Major High Street Lenders Cut Mortgage Rates This Week
In a significant boost for homebuyers, several major high street banks have announced reductions in mortgage rates this week, marking a shift after weeks of rising costs linked to geopolitical tensions. This move comes as lenders respond to falling swap rates and improved market conditions.
HSBC and TSB Lead Rate Reductions
HSBC is set to introduce cuts across its residential and buy-to-let mortgage range on Friday, with the new rates becoming public upon launch. TSB will also decrease rates on Friday, specifically reducing its two-year fixed house purchase mortgages by up to 0.45 percentage points. However, TSB is increasing some other mortgage rates, including those for product transfer deals and additional borrowing.
Santander Initiates the Trend
Santander became the first major lender to cut rates since the start of the Middle East conflict, reducing some mortgage products by up to 0.28 percentage points on Thursday. The bank attributed this to a reduction in borrowing costs following a decline in swap rates, which lenders use to price loans.
Current Mortgage Rate Trends
According to the latest data from comparison website Moneyfacts, the average two-year fixed mortgage rate stood at 5.88% on Thursday morning, down slightly from 5.89% on Wednesday. The average five-year fix remained unchanged at 5.77%. This contrasts with early March, when average rates were significantly lower at 4.83% for two-year fixes and 4.95% for five-year deals.

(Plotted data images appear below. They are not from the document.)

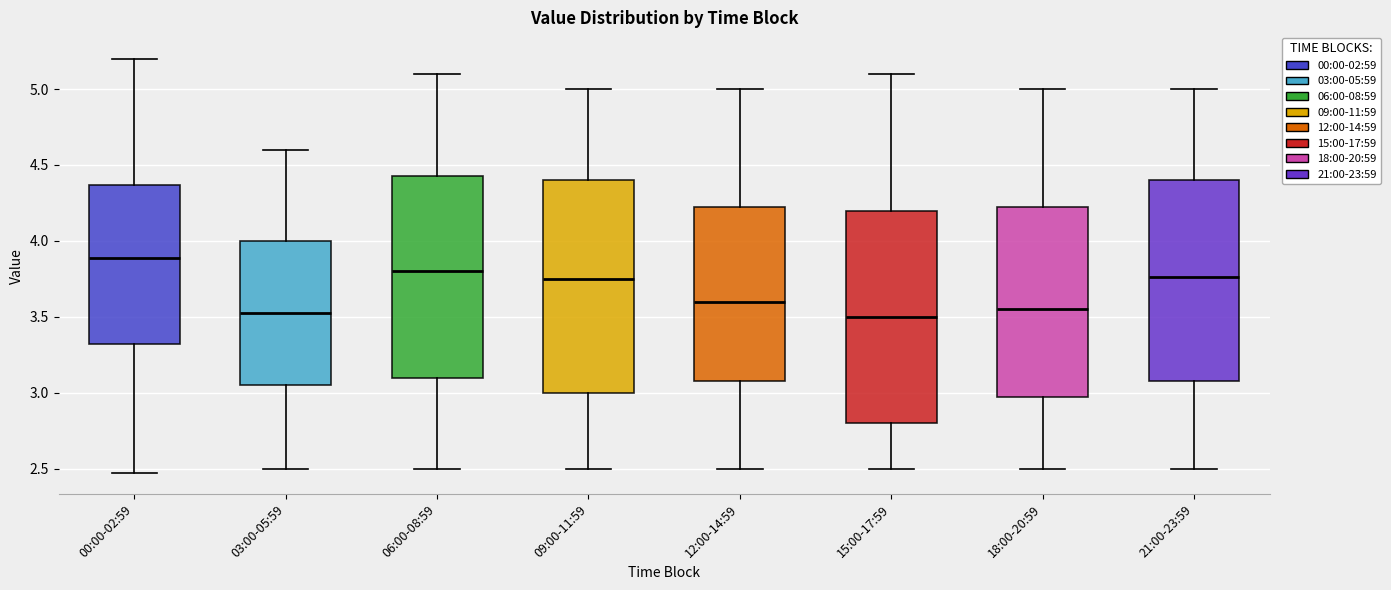

Reading left to right, transcribe this box plot: for each box, give where its median line is, the range the box spans, and where its two whiskers end, as read against the y-axis. The values are not printed on the chart, so give them approximately, as read against the axis.

00:00-02:59: median 3.90, box 3.30 to 4.35, whiskers 2.45 to 5.20
03:00-05:59: median 3.55, box 3.05 to 4.00, whiskers 2.50 to 4.60
06:00-08:59: median 3.80, box 3.10 to 4.45, whiskers 2.50 to 5.10
09:00-11:59: median 3.75, box 3.00 to 4.40, whiskers 2.50 to 5.00
12:00-14:59: median 3.60, box 3.10 to 4.25, whiskers 2.50 to 5.00
15:00-17:59: median 3.50, box 2.80 to 4.20, whiskers 2.50 to 5.10
18:00-20:59: median 3.55, box 3.00 to 4.25, whiskers 2.50 to 5.00
21:00-23:59: median 3.75, box 3.10 to 4.40, whiskers 2.50 to 5.00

Mortgage rates had risen due to fears that the Iran war could reignite inflation, leading markets to expect the Bank of England to maintain high interest rates for longer. However, Moneyfacts now suggests that rates have plateaued, with 6,665 homeowner mortgage products available on Thursday, up from a low of 5,856 on 24 March.
Expert Insights on Market Stability
Adam French, head of consumer finance at Moneyfacts, noted that average mortgage rates have held steady since Easter, stating: “Rising mortgage rates seem to have plateaued for now. Product numbers have also been steadily improving; 809 deals have returned to the market since it hit a low. However, this is still 973 fewer than before the conflict in Iran began.”
He explained that money markets are now pricing for fewer base rate hikes, with swap rates falling back towards 4% from highs around 4.4%. This has enabled lenders like Santander, Atom Bank, and Skipton Building Society to implement meaningful cuts in recent days.
Ongoing Risks and Future Outlook
Despite the positive developments, French warned that mortgage pricing is driven more by expectations than current rates, leaving borrowers vulnerable to sudden shifts. Ongoing uncertainty in the Middle East and the potential threat of ‘Trumpflation’ mean the path to cheaper borrowing remains fragile. Consumers are advised to stay informed and consider their options carefully in this volatile market.